* Conjunto de tarefas
- a) Transcreva fielmente a parte do texto sobre meritocracia no Brasil que começa com as palavras contendo "Para o governo" e termina com "média seja qualificada.".
- b) De acordo com o texto sobre meritocracia no Brasil, quantos cargos a preencher no governo federal apontavam as estimativas mencionadas?
- c) Prossiga com o texto sobre meritocracia no Brasil a partir da última frase apresentada.

* Trecho para análise
──────────────────────────────
Infelizmente, por falta de uma cultura Administrativa, o Brasil nunca desenvolveu a meritocracia, que é um sistema de seleção e promoção das pessoas mais capazes e treinadas para as funções de comando que irão exercer na comunidade.

Impera no Brasil o Nepotismo, o Paternalismo, o Favoritismo, em todas as esferas.

Nas Universidades Públicas, onde deveria prevalecer o Concurso Público, é incrível o número de filhos de professores que também são professores públicos.

Sem falar nas “Indicações”, onde os Gestores com um gesto de seu indicador apontam o amigo que irá ocupar um cargo importante, no governo ou nas empresas não meritocráticas.

Em vez de Meritocracia, usamos um termo que é Cargo de Confiança.

Isto ocorre a cada quatro anos, amplamente divulgado pelos jornais, quando presidentes e governadores precisam preencher centenas de “cargos de confiança” que compõem um governo.

O número exato de cargos varia de Estado para Estado.

Para o governo federal eu já ouvi estimativas que variavam de 2.000 a 20.000 cargos a ser preenchidos.

O problema é que a maioria dos políticos não conhece um número suficiente de pessoas em quem realmente possa confiar.

Por isso, as primeiras pessoas convidadas são normalmente amigos e parentes de irrestrita confiança.

Mas logo o desespero é tal que até genros, normalmente vistos com certa suspeita na escala familiar, são convidados para participar da equipe de governo. Não vou citar nomes, mas vocês saberão de alguns.

Não que amigos e parentes não possam ser pessoas competentes, mas a base de escolha é muito pequena para que a média seja qualificada.

Imaginem criar uma seleção nacional de futebol dessa maneira, entre amigos e parentes.

Você apostaria no seu sucesso?
──────────────────────────────
* Material apresentado

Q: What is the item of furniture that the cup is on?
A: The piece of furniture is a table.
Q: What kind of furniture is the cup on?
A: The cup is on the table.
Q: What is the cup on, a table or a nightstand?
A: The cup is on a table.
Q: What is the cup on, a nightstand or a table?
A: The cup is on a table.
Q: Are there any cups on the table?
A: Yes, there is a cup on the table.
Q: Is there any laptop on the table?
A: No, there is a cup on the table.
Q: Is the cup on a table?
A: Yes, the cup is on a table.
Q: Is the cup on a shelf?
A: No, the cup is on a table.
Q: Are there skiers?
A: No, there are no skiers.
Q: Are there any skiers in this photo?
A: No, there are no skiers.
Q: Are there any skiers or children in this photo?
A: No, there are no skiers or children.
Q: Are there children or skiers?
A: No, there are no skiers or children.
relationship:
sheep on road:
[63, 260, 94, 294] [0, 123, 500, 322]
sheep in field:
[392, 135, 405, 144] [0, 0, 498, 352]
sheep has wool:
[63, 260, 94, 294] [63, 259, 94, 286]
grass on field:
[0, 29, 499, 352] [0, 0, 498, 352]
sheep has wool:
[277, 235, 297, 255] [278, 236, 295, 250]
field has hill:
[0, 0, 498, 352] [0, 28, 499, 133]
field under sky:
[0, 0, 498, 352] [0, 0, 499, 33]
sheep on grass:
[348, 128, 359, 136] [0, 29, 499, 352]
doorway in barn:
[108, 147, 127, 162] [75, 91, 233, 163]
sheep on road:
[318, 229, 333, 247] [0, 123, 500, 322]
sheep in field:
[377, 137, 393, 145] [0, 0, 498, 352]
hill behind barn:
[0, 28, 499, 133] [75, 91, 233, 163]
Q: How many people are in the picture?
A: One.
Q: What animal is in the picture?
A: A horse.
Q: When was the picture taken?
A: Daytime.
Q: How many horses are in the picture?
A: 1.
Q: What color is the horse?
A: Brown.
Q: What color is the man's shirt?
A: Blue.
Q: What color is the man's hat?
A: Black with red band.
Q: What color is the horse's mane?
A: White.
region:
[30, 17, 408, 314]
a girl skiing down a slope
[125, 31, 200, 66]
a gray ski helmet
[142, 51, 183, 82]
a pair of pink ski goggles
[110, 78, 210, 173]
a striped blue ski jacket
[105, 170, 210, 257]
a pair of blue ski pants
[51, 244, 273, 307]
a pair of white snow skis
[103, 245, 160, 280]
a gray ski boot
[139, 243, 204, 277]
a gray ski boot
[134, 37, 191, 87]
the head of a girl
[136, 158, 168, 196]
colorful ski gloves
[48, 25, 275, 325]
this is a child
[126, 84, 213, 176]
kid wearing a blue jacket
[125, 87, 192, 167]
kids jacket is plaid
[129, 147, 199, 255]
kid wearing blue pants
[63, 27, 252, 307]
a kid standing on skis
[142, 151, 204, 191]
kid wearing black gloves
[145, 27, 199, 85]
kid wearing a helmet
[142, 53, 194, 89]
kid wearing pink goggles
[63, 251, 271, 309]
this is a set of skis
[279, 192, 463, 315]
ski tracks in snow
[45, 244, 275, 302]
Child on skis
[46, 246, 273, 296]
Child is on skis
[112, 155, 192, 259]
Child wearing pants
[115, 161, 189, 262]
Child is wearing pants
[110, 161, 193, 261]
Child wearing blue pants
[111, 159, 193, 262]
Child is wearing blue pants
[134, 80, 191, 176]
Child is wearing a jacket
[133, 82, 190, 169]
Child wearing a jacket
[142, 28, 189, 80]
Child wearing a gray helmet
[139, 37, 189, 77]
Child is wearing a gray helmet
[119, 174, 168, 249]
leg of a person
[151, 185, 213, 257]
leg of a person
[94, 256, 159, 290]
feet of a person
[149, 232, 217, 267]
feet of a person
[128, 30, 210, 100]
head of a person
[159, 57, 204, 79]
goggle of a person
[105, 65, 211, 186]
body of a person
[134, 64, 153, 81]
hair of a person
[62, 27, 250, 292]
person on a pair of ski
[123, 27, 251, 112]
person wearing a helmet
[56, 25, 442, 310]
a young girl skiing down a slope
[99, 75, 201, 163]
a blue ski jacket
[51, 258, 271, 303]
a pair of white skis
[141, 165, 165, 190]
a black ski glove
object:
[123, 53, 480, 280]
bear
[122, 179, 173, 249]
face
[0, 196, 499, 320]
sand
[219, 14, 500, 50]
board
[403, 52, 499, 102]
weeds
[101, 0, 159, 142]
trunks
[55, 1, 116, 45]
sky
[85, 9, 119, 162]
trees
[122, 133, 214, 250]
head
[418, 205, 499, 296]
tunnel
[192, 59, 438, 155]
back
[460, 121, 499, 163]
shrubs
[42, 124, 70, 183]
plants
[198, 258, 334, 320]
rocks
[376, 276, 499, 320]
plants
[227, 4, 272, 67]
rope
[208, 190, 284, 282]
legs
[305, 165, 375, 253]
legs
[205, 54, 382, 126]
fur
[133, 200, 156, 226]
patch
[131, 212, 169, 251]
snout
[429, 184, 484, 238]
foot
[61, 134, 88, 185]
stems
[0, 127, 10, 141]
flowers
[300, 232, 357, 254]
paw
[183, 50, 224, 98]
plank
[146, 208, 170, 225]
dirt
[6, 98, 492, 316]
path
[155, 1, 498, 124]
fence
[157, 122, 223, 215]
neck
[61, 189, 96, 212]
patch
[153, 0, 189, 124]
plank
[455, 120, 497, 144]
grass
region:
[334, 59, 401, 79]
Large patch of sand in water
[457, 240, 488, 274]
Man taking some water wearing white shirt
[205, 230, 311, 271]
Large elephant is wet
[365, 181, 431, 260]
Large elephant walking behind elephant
──────────────────────────────
* Respostas por tarefa
- a)
Para o governo federal eu já ouvi estimativas que variavam de 2.000 a 20.000 cargos a ser preenchidos.

O problema é que a maioria dos políticos não conhece um número suficiente de pessoas em quem realmente possa confiar.

Por isso, as primeiras pessoas convidadas são normalmente amigos e parentes de irrestrita confiança.

Mas logo o desespero é tal que até genros, normalmente vistos com certa suspeita na escala familiar, são convidados para participar da equipe de governo. Não vou citar nomes, mas vocês saberão de alguns.

Não que amigos e parentes não possam ser pessoas competentes, mas a base de escolha é muito pequena para que a média seja qualificada.

- b) As estimativas variavam de 2.000 a 20.000 cargos.

- c)
O mesmo ocorre com nossas equipes de governo. Você apostaria no sucesso de um governo assim constituído?

Mas o número é limitado, e eu sei e você sabe que o governo acaba sendo lotado por pessoas de confiança de amigos, pessoas até desconhecidas do Presidente da República, o indicador-mor do Brasil.

A primeira decepção de cada novo governo e a primeira crítica que a imprensa lhe faz ocorrem por ocasião do anúncio da equipe e dos parentes contratados.

O pior é que a imprensa até insinua em alguns relatos, que parentes foram contratados para que todos se tornem ricos, o que pelos salários atuais do setor público é praticamente impossível.

Não, não é a ganância e vontade de ficar rico às nossas custas. Isto existe também sem dúvida, mas o grande problema é este meme que se infiltrou na cultura do Brasil que precisamos de fato ter cargos de confiança.

Você, honestamente, vê outra alternativa?

Pois há, é uma das missões do Administrador.

O erro que a maioria dos políticos eleitos comete é desconhecer uma das leis básicas da administração:

Todo cargo, seja público, seja privado, é de total e irrestrita desconfiança.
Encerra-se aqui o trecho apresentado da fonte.